On the surface, popularizing and perfecting cooperative multiplayer might seem to be the biggest contribution to gaming in 2008. Valve made Left 4 Dead co-op both accessible, by building a matchmaking system that makes it easy to play with your pals, and fun, by designing a game that forces people to play together or face certain death.
The AI Director monitors your foursome’s health, ammo level, and forward progress and then uses that info to spawn baddies, bosses, weapons, ammo, and health to build an intense ebb and flow that’s different in every game and perfectly suited for the skill level of your team. Left 4 Dead is an achievement to be lauded.
www.l4d.com, ESRB: M
Best Single-Player: Fallout 3
Who needs zombies? Or more accurately, who needs to round up three friends for some multiplayer zombie killing? Or friends at all? Or family? Or human contact of any sort. If you have given yourself over to Fallout 3, you know that every phone call, every knock on the door, every unexpected guest only takes away from what is the most immersive game world man has ever set foot in. Within Fallout 3’s postapocalyptic wasteland you’ll make decisions that will determine whether people—even whole civilizations—survive or perish. And while the story drew us in, the game’s combination of fast-twitch action and the more traditional RPG-style VATS targeting system kept us trekking through the seemingly borderless environment, taking on everything a nuke-ravaged Earth could throw at us.

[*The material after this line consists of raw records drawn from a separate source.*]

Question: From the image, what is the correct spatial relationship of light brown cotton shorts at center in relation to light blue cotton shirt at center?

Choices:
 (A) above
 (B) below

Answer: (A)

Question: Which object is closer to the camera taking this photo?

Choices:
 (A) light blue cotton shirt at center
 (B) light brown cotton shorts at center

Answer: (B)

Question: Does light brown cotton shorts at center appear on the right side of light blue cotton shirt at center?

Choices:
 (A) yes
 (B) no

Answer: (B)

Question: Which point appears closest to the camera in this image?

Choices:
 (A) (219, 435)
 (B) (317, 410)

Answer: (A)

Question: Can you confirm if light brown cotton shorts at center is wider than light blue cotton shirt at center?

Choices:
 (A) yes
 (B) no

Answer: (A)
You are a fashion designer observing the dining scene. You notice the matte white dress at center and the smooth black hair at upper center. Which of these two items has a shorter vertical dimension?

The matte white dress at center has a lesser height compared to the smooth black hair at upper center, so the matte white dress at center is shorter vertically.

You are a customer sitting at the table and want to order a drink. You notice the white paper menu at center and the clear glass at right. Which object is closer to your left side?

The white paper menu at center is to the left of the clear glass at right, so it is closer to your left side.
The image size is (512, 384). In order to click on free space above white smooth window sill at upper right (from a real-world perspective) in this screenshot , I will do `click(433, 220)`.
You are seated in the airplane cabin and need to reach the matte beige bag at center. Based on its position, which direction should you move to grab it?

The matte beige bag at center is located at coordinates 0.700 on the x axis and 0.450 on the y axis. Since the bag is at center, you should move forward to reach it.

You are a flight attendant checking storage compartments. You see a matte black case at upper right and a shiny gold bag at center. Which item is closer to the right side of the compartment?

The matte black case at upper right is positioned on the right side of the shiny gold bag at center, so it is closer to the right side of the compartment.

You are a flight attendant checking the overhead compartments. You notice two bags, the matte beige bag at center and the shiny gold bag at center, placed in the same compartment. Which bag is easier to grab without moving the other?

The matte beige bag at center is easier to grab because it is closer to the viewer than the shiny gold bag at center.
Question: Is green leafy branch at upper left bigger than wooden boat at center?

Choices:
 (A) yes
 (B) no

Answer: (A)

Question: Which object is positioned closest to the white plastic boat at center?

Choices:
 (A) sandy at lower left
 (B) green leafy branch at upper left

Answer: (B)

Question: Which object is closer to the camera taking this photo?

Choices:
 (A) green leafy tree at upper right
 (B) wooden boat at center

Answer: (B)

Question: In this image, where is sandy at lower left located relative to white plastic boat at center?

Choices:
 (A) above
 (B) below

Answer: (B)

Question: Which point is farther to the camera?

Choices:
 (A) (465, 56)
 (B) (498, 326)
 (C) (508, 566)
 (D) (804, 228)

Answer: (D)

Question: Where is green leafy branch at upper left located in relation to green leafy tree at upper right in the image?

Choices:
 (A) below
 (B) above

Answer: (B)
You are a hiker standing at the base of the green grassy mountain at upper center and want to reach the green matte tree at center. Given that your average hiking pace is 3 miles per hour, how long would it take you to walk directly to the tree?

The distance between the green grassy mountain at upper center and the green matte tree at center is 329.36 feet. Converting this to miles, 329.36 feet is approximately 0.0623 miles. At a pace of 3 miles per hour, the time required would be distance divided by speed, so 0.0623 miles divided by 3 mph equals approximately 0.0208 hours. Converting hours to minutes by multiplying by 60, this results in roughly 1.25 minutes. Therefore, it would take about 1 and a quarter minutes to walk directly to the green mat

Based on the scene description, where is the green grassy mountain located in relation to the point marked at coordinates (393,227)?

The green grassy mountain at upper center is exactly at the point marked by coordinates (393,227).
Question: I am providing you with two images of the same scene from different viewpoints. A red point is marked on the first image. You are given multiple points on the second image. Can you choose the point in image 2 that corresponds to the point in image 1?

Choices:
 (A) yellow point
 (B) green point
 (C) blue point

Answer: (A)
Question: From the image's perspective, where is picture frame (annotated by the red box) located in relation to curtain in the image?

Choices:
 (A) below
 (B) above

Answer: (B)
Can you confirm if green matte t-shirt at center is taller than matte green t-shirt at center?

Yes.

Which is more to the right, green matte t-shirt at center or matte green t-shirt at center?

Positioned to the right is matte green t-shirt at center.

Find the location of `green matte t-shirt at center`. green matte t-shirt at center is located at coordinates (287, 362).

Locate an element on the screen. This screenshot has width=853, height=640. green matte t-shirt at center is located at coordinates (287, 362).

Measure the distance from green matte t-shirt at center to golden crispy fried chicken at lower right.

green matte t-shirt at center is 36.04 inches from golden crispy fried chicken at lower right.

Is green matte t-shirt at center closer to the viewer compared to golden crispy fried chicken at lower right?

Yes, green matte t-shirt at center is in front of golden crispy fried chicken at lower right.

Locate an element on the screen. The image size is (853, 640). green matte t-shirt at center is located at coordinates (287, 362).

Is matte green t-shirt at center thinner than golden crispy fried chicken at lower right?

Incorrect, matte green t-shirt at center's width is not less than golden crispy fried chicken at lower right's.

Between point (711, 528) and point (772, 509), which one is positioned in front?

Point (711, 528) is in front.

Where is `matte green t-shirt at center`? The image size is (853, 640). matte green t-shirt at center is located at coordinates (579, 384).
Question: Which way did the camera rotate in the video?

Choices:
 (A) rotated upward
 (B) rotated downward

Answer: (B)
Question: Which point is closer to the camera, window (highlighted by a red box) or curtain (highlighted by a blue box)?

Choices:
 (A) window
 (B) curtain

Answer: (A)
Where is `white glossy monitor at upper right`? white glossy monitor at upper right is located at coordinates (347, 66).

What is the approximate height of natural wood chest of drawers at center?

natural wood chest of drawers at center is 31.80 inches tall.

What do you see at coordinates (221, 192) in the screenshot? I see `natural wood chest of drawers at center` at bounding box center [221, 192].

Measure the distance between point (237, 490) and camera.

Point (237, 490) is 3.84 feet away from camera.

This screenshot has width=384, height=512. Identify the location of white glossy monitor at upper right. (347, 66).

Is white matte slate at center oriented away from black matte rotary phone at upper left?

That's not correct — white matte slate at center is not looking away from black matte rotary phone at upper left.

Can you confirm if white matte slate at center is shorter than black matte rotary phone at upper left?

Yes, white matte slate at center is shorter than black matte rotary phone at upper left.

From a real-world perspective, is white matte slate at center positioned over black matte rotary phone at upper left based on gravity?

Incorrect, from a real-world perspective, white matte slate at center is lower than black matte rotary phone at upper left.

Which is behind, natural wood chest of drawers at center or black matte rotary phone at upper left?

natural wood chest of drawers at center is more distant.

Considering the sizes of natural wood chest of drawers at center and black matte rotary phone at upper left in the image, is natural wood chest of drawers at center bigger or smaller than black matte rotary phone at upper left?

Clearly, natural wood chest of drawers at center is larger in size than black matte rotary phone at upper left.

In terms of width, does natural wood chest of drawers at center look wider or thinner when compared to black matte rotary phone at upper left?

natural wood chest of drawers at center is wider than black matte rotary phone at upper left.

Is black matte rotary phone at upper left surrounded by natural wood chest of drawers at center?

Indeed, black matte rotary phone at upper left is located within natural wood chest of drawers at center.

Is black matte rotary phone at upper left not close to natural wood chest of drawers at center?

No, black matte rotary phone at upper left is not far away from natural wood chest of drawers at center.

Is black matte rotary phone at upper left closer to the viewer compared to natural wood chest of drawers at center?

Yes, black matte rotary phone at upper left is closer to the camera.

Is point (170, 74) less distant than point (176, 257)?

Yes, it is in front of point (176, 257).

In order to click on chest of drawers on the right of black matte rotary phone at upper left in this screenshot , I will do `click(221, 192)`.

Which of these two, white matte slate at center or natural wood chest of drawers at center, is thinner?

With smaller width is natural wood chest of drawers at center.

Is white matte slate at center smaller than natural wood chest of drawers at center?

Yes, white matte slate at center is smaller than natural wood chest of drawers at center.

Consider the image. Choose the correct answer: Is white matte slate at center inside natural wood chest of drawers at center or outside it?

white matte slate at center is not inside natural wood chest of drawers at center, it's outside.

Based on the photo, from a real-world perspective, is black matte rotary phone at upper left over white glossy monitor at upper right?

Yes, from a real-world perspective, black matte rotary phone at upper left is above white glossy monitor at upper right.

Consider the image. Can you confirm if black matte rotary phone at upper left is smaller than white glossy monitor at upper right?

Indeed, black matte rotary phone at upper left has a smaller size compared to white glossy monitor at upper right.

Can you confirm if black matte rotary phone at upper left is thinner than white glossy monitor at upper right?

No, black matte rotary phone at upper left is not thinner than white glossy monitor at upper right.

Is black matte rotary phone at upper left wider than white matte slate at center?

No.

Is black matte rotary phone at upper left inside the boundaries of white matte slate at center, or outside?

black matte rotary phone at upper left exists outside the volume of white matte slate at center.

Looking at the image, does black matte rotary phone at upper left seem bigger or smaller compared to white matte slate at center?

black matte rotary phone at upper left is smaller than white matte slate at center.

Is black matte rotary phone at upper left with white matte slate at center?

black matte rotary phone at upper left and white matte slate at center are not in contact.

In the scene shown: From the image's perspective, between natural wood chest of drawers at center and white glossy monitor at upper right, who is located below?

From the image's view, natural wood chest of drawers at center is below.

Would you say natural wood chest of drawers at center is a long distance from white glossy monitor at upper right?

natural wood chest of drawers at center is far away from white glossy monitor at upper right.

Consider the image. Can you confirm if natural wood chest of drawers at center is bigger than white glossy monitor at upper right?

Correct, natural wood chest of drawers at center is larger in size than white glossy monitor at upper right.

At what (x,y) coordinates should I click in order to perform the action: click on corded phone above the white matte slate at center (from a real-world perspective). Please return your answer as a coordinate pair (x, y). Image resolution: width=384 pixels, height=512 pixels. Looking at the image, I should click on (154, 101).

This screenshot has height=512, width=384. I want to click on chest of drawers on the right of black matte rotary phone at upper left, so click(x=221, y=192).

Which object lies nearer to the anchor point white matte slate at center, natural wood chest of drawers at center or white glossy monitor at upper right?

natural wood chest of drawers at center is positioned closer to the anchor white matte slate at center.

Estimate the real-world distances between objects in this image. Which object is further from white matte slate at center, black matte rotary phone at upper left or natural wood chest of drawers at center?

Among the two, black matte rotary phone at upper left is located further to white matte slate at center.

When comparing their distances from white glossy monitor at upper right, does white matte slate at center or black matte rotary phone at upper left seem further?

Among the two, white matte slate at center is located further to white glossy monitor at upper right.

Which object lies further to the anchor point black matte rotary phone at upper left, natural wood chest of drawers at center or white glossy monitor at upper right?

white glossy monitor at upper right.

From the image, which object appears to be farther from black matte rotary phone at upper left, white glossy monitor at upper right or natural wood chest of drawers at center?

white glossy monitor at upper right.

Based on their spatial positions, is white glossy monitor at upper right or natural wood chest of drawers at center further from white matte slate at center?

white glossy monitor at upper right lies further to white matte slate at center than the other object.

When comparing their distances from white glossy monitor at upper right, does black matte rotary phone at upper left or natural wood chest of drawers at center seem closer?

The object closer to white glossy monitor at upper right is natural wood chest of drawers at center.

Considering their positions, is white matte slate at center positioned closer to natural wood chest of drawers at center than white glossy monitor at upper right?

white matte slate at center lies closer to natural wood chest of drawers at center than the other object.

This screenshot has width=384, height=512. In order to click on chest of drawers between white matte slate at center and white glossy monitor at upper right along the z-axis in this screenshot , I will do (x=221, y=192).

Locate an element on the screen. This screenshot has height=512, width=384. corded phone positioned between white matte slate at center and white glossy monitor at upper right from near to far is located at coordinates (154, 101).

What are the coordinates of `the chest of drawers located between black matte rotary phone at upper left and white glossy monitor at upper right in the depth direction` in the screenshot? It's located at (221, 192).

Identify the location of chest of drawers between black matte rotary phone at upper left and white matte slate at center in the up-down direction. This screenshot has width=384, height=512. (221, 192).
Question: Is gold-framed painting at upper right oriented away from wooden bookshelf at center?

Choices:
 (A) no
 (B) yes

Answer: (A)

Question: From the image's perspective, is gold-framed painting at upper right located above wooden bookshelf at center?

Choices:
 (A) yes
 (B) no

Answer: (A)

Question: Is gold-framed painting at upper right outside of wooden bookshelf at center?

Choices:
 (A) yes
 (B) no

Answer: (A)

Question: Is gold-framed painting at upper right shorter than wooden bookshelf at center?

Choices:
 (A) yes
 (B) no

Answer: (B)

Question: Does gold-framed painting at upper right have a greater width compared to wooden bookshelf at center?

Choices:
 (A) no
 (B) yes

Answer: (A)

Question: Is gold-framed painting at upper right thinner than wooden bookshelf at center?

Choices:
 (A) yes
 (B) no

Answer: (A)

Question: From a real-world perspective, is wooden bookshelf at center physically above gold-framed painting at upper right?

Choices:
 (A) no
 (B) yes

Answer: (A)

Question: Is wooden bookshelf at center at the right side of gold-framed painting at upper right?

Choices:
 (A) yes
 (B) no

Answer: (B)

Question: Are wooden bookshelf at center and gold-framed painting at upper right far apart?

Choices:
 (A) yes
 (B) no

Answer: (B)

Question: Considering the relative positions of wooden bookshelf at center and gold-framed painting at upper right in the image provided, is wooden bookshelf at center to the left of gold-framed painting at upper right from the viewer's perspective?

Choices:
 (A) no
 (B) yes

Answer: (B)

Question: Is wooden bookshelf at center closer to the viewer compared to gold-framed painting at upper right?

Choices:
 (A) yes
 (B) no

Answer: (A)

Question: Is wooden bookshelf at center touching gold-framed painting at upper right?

fallout.bethsoft.com, ESRB: M
Best Game Inspired By A Miniseries Based On A Book That Was, In Fact, Based on Actual Events: Brothers in Arms: Hell’s Highway
While Call of Duty faithfully re-created the gritty details of the battles brought to life in the epic Band of Brothers HBO miniseries (notably, the Brecourt Manor Assault and the Battle of Carentan), it is rival franchise Brothers in Arms that best captures the camaraderie and gut-wrenching emotion of Stephen Ambrose’s oral histories. Hell’s Highway’s moving story and script deftly intertwine action and drama to a point where we actually cared about the fates of the computer-controlled characters fighting beside us.
www.brothersinarmsgame.com, ESRB: M
Best Do-Over: Witcher: Extended Edition
PC gamers have long had to deal with publishers’ “launch now, fix later” mentality, but rarely is it taken to an extent that it was with The Witcher. Developer CD Projekt’s dark RPG was released in October 2007, burdened with bugs, shoddy dialogue, and glacial loading times. A year later, the Polish dev house released The Witcher: Enhanced Edition, which addressed nearly all of those problems, and offered it for free to owners of the original game. We don’t want to encourage companies to ship slapdash games, but we appreciate CD Projekt’s commitment to giving its customers what they paid for.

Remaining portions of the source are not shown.